Он уже был готов нанести этот удар. Но вдруг ощутил прикосновение мягкого собачьего языка к своей ране. Предупредительно скуля, собака осторожно и старательно стала зализывать пустые глазницы…
18
Когда Тимофей вошел к себе во двор, игравшие на крыше сарая дети посыпались кубарем, облепили отца, закричали вразнобой: — Папка приехал! Папка приехал!

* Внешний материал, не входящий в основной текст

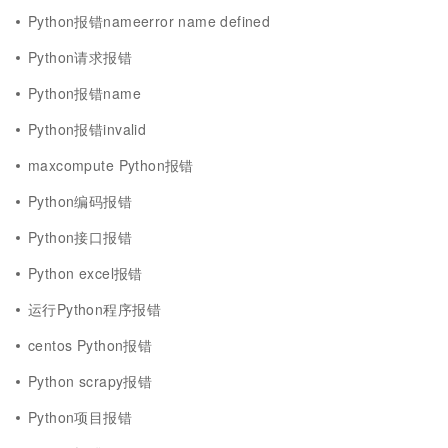
Python报错nameerror name defined
Python请求报错
Python报错name
Python报错invalid
maxcompute Python报错
Python编码报错
Python接口报错
Python excel报错
运行Python程序报错
centos Python报错
Python scrapy报错
Python项目报错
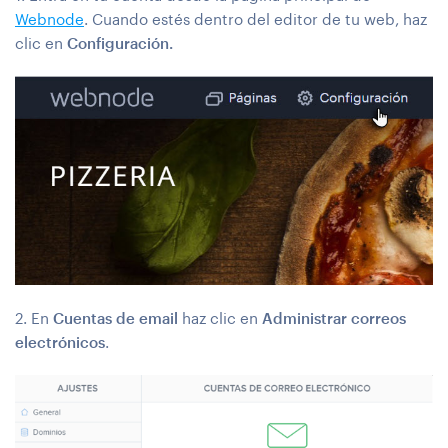
Webnode
. Cuando estés dentro del editor de tu web, haz
clic en
Configuración.
2. En
Cuentas de email
haz clic en
Administrar correos
electrónicos
.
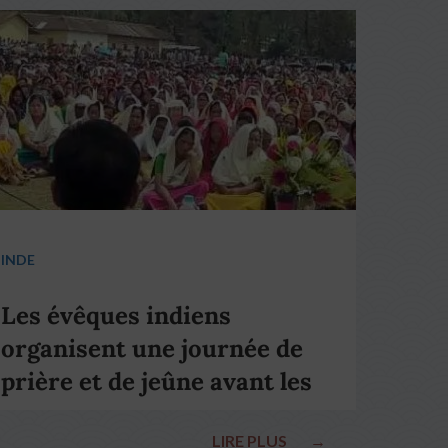
INDE
Les évêques indiens
organisent une journée de
prière et de jeûne avant les
élections nationales
LIRE PLUS
→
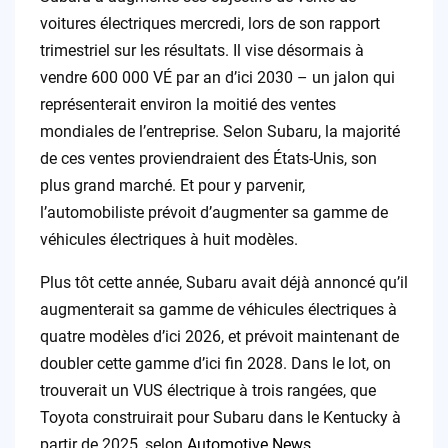
voitures électriques mercredi, lors de son rapport
trimestriel sur les résultats. Il vise désormais à
vendre 600 000 VÉ par an d’ici 2030 – un jalon qui
représenterait environ la moitié des ventes
mondiales de l’entreprise. Selon Subaru, la majorité
de ces ventes proviendraient des États-Unis, son
plus grand marché. Et pour y parvenir,
l’automobiliste prévoit d’augmenter sa gamme de
véhicules électriques à huit modèles.
Plus tôt cette année, Subaru avait déjà annoncé qu’il
augmenterait sa gamme de véhicules électriques à
quatre modèles d’ici 2026, et prévoit maintenant de
doubler cette gamme d’ici fin 2028. Dans le lot, on
trouverait un VUS électrique à trois rangées, que
Toyota construirait pour Subaru dans le Kentucky à
partir de 2025, selon
Automotive News
.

Предпоследняя, кажется, Иришка, прямо с сарая прыгнула на плечи, оседлала, вцепившись ему в волосы, ну а Дарьюшку пришлось снять самому и взять на руки. Он так и вошел в избу, неся на себе гроздь своих девок. Валентина доставала из печи противень с пирогами, на мужа даже не взглянула.

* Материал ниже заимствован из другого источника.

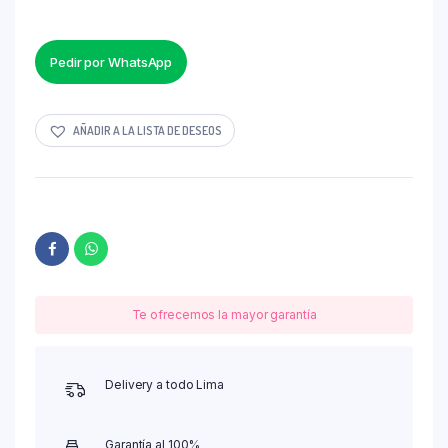
Pedir por WhatsApp
AÑADIR A LA LISTA DE DESEOS
Te ofrecemos la mayor garantía
Delivery a todo Lima
Garantía al 100%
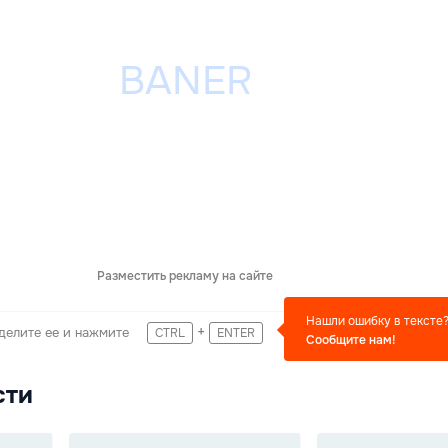
Разместить рекламу на сайте
Нашли ошибку в тексте
+
делите ее и нажмите
CTRL
ENTER
Сообщите нам!
сти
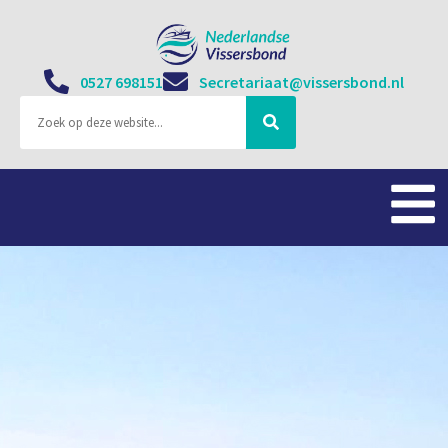
0527 698151
Secretariaat@vissersbond.nl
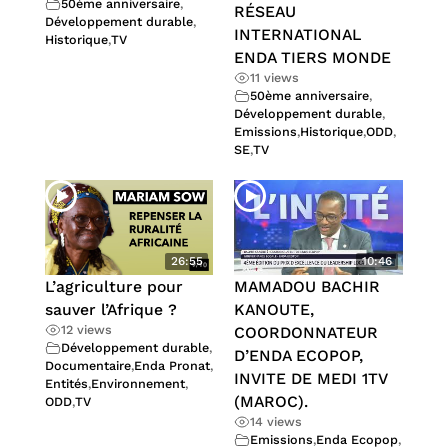
50ème anniversaire
,
RÉSEAU
Développement durable
,
INTERNATIONAL
Historique
,
TV
ENDA TIERS MONDE
11 views
50ème anniversaire
,
Développement durable
,
Emissions
,
Historique
,
ODD
,
SE
,
TV
26:55
10:46
L’agriculture pour
MAMADOU BACHIR
sauver l’Afrique ?
KANOUTE,
12 views
COORDONNATEUR
Développement durable
,
D’ENDA ECOPOP,
Documentaire
,
Enda Pronat
,
INVITE DE MEDI 1TV
Entités
,
Environnement
,
(MAROC).
ODD
,
TV
14 views
Emissions
,
Enda Ecopop
,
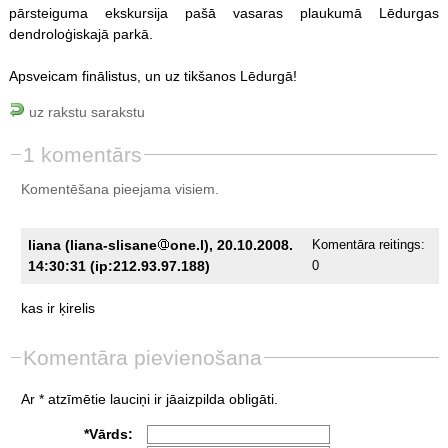
pārsteiguma ekskursija pašā vasaras plaukumā Lēdurgas
dendroloģiskajā parkā.
Apsveicam finālistus, un uz tikšanos Lēdurgā!
uz rakstu sarakstu
1 komentārs
Komentēšana pieejama visiem.
liana (liana-slisane
one.l), 20.10.2008.
Komentāra reitings:
14:30:31 (ip:212.93.97.188)
0
kas
ir
ķirelis
Komentāra pievienošana
Ar * atzīmētie lauciņi ir jāaizpilda obligāti.
*Vārds:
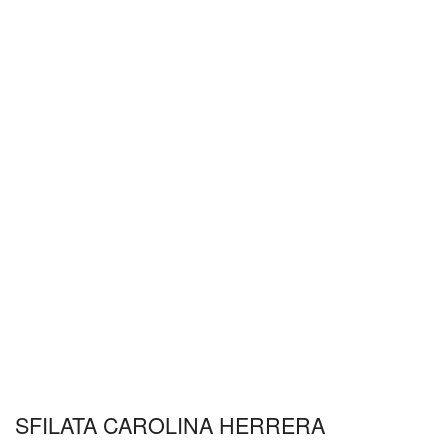
SFILATA CAROLINA HERRERA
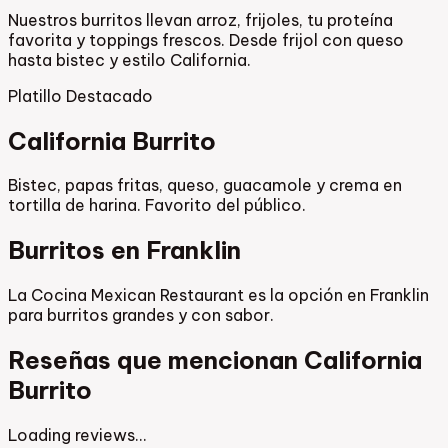
Nuestros burritos llevan arroz, frijoles, tu proteína
favorita y toppings frescos. Desde frijol con queso
hasta bistec y estilo California.
Platillo Destacado
California Burrito
Bistec, papas fritas, queso, guacamole y crema en
tortilla de harina. Favorito del público.
Burritos en Franklin
La Cocina Mexican Restaurant es la opción en Franklin
para burritos grandes y con sabor.
Reseñas que mencionan California
Burrito
Loading reviews…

— Мам! Мы папку поймали! Папку поймали! — закричали ребятишки. — Вот он! Держим!
— Держите, держите, — усмехнулась Валентина. — А то улетит…
— Ну, — торжественно воскликнул Тимофей, — слушайте и не падайте в обморок!
Из спальни выглянула теща с младенцем на руках: девчушка таращила глазки и сосала палец, выпятив нижнюю губу.
— Мы переезжаем в Стремянку! — вдруг заторопился Тимофей, срывая весь эффект внезапности. — Я из инспекции ухожу! Насовсем! Навсегда! Пойду на бульдозер! И буду сидеть дома!.. Ну как, довольны? — он обнял ребятишек, сразу всех. — Поедем к дедушке жить?
— Поедем! — хором подхватили девчонки. — Ура! Мы к дедушке жить поедем!
Теща, придерживая одной рукой последыша, перекрестилась, но Валентина лишь бросила взгляд, опрокидывая противень над расстеленным полотенцем.
— Ой, что-то не верится, — наконец сказала жена со вздохом. — С чего это вдруг?
— А с того! — засмеялся Тимофей. — Ты же просила? Вот я и решился!
Дети отпрянули от отца, ринулись к горячим пирогам, расхватали вмиг и забегали, перекидывая горячие пирожки с руки на руку. А Дарьюшка положила свой пирог в передничек и понесла его, дуя полненькими губками.
— Папка! Это тебе пилог! Ешь, вку-у-усненький…
Старшие вдруг притихли, глянули на отца виновато, и никто не решался начать есть.
Жена неожиданно выбежала из избы, оставив открытой дверь. Тимофей снял куртку, сапоги и, довольный, сел. Старшенькая принесла пирог на тарелке и подала.
— Кушай, папа. Голодный, поди?
Остальные тоже бросились за пирогами, чтобы принести отцу, но всем не хватило — Иришка встала в угол и заплакала.
— Тихо! — сказал Тимофей. — Не реветь, а то к дедушке в Стремянку не возьмем.
Жена вернулась какая-то измученная, бледная, вымыла руки и встала к печи.
— Пускай хоть ребятишки школу-то закончат, — проронила она. — Что их отрывать? Две недели осталось.
— Ну пускай! — согласился Тимофей. — А пока увязываться будем, я уволюсь, расчет получу.
— А с новой работой узнавал? Берут там?
— Там пока канитель идет, — бросил Тимофей. — Но разберутся, поди… В Яранку кирпич возят, брус — дома строить…
— Ой, не верится мне, — вздохнула жена. — Как ты надумал-то?